I'm surprised that I haven't heard of small jets (fighters/jet trainers) being used for commercial courier services (although there are instances of military jets transporting organs for transplant, https://apnews.com/article/c1309c58720c78347c1ebbbade56d35d).

They can be privately owned and operated, are very fast, and tend to have hundreds of kilos of payload capacity.

Unless you have supercruise capability (which only four fighters in the world have) flying supersonic consumes and enormous amount of fuel, so flying any distance at supersonic speeds pretty much requires aerial refueling. IIRC you also need special permission to fly supersonic in US airspace. If you're limited to subsonic speeds then there's really no advantage provided by a fighter. Private jets can fly at similar high subsonic speeds (0.9-0.95 mach or so) and are usually cheaper and more efficient to operate than fighter jets.
> Private jets can fly at similar high subsonic speeds (0.9-0.95 mach or so) and are usually cheaper and more efficient to operate than fighter jets.

Thanks, those two items were the part I was missing. (I already assumed supersonic would be out for noise/ground damage reasons)

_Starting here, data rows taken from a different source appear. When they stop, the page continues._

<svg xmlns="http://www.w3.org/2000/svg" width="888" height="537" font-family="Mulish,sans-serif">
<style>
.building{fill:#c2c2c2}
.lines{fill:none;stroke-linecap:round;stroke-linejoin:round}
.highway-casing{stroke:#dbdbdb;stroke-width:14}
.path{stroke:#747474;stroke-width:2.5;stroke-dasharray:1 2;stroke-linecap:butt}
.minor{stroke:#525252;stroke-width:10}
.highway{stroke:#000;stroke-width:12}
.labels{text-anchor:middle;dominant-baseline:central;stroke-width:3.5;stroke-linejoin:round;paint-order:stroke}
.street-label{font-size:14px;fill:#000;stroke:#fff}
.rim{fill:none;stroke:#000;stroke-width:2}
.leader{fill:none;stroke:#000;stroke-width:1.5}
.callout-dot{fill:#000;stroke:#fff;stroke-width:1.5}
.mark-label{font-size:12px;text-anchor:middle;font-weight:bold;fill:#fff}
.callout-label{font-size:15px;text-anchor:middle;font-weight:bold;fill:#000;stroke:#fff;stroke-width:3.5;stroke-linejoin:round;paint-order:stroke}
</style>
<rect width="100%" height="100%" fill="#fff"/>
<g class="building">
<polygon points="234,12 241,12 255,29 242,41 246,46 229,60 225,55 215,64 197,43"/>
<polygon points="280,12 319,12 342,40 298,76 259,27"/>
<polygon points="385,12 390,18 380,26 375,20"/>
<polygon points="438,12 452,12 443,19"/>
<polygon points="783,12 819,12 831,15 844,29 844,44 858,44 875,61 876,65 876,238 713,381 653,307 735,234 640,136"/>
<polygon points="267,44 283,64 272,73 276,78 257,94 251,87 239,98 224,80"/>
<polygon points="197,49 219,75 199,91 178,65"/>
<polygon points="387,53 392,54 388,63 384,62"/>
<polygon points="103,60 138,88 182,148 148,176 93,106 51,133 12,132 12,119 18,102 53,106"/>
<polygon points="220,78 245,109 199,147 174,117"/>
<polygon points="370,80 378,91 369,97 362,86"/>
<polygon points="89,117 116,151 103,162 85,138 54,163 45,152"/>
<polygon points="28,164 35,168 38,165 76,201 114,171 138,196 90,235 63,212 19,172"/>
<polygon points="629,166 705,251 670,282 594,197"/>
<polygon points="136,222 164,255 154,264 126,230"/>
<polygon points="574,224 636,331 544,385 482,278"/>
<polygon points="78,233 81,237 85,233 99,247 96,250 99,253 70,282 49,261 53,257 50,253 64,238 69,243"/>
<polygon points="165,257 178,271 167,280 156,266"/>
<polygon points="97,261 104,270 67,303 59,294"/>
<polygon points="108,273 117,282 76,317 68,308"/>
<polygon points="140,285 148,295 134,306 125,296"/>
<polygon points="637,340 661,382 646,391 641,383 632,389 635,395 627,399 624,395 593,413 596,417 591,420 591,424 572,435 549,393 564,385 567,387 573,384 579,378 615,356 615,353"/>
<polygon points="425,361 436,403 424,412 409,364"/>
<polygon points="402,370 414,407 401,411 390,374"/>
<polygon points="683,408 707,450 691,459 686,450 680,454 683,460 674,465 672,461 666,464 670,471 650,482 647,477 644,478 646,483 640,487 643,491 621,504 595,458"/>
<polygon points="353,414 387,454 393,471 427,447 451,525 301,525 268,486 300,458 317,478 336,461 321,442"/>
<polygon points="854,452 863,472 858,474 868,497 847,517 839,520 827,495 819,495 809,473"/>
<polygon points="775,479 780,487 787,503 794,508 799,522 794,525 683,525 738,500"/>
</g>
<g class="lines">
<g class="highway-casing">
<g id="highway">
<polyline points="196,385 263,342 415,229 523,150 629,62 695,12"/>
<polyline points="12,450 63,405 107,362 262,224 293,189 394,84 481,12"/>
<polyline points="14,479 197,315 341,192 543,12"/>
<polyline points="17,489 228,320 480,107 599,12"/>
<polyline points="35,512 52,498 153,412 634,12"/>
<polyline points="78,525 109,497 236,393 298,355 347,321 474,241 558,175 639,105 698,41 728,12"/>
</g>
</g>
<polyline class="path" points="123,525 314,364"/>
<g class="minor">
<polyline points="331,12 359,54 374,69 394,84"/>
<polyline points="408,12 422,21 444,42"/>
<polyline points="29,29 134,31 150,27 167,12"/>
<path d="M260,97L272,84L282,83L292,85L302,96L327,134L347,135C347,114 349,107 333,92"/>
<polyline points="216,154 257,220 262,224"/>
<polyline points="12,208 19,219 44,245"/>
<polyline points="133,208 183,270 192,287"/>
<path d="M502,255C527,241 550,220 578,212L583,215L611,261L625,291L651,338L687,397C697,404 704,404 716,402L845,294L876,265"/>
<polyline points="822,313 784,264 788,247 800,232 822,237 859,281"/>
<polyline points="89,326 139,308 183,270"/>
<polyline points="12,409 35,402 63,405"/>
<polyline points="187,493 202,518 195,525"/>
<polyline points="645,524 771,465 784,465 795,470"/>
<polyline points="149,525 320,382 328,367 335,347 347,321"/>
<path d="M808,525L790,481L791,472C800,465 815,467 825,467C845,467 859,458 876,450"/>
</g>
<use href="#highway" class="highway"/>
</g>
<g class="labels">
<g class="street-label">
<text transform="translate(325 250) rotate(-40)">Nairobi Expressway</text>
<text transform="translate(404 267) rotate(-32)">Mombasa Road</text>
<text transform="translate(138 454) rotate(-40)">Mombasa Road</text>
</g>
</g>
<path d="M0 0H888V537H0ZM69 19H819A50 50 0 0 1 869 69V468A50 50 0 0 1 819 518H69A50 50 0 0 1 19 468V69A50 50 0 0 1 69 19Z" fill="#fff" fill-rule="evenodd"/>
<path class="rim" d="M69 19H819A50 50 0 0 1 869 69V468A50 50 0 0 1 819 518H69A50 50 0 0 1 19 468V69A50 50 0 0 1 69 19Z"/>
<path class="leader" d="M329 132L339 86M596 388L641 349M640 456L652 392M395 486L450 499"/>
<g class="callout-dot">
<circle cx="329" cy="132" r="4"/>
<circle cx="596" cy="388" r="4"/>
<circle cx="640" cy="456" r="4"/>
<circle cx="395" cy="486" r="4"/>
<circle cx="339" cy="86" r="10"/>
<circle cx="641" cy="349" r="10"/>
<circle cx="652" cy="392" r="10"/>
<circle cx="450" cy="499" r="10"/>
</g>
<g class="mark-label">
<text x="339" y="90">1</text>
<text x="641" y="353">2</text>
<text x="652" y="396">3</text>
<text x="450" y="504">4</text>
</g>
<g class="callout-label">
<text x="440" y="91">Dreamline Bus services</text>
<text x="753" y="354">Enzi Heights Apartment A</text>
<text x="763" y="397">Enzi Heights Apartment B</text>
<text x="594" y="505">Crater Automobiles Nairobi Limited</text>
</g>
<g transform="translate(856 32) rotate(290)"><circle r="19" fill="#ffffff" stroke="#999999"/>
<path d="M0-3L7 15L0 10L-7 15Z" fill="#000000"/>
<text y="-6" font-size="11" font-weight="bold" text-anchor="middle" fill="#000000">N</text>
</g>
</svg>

This reminded me of "Police Camera Action - The Liver Run" https://www.youtube.com/watch?v=qTN5X4JZFjU

30 Minutes to travel 27 miles across London in the middle of the day ! Stansted Airport, Essex to Cromwell Hospital, Kensington, London

David Nott’s book War Doctor includes a tale of him being called in to perform urgent surgery in central London, having just finished a flying lesson in Essex. He apparently called 999, asked for the Police, and after explaining the situation a car was despatched to take him at high speed through traffic. Sadly I don’t have the sort of career that would ever justify that but it sounds like great fun.
Interesting. I've seen similar "convoys" of police cars with a motorcycle platoon etc with them many times. I assumed it was some VIP. I never considered it might be a organ transplant!

I do wonder if they'd do that today - save one person's life by ploughing through central London at 70mph? There are so many cyclists and pedestrians not paying attention - it would feel safer to just helicopter it over?

They would normally have used the police helicopter back then too, but it was grounded due to a recent crash.

London now has an air ambulance service, which it didn't at the time- though the air ambulance also have some impressively fast cars (Skoda Octavia vRS IIRC) for when conditions don't allow the helicopter to fly.

I mean for something like this, a dedicated corporate jet makes sense. Might cost you $10k/flight hour but that's peanuts if every minute counts.
My understanding is that unless you actually keep a jet on standby (which has its own costs), it is surprisingly difficult to beat commercial airliners on speed if the clock starts ticking now. You can always board the next flight, but with private jets it takes time to a) find a free jet and b) prepare for the flight. Of course, the more non-standard journey you have, the more edge the private jet gets.
There’s also just a lot of commercial jets everywhere. Even if you kept private jets at every airport in the world you’d be out of luck if you needed to deliver two parts from the same location.